The Gita includes devotion (bhakti) to a personal God, which Stoicism lacks entirely. The Gita has a complete metaphysics of atman (individual self) and Brahman (cosmic self), and offers liberation (moksha). Stoicism's goal is eudaimonia (flourishing) within this life, through reason and virtue. Stoicism is impersonal; the Gita is both philosophical and devotional. The Gita has multiple paths for different practitioners; Stoicism has essentially one.

Did the Stoics influence the Bhagavad Gita?

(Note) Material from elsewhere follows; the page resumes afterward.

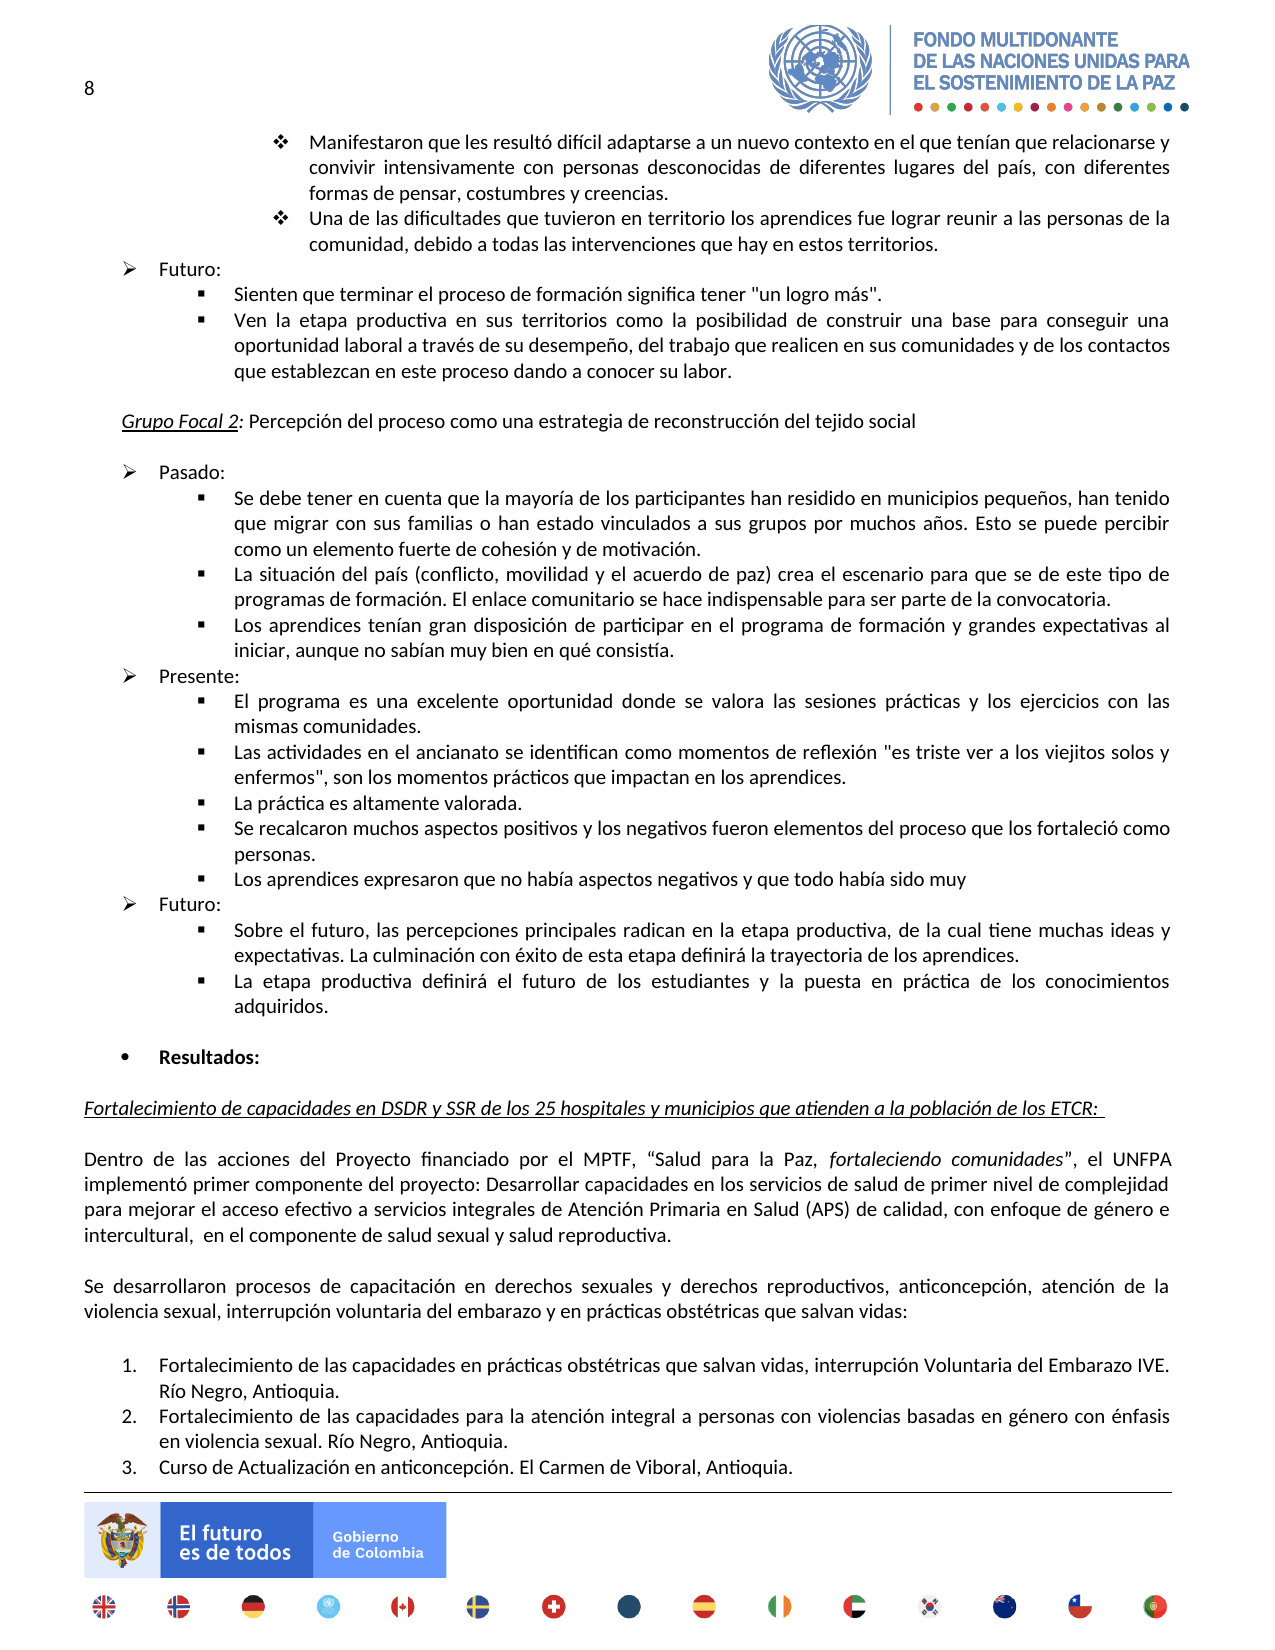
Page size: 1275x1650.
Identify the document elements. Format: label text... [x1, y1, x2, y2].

Almost certainly not. The Gita was composed in India between roughly 400 BCE and 200 CE. Stoicism began in Athens around 300 BCE. While some contact existed between Greek and Indian thought after Alexander, no direct line connects these two traditions. The similarities are most likely independent convergence: different people asking the same questions about human action and reaching similar answers.

What did Marcus Aurelius say that is similar to the Bhagavad Gita?

Marcus wrote: "You have power over your mind, not outside events." This maps directly to BG 2.47's teaching on acting without attachment to results. He also wrote extensively on performing one's role with full effort regardless of recognition, which echoes svadharma and nishkama karma. His concept of retreating to the “inner citadel” parallels the Gita's teaching on the atman as the unchanging witness self.

Can I follow both Stoicism and the Bhagavad Gita?

In practice, yes. The overlapping areas are substantial: detachment from outcomes, focus on what you control, duty-based ethics, self-examination, and equanimity. Where they differ, personal devotion in the Gita versus Stoicism's impersonal Logos, the Gita's metaphysics of atman versus Stoicism's focus on reason, represent genuinely different frameworks. But many readers find value in both without needing to resolve every tension between them.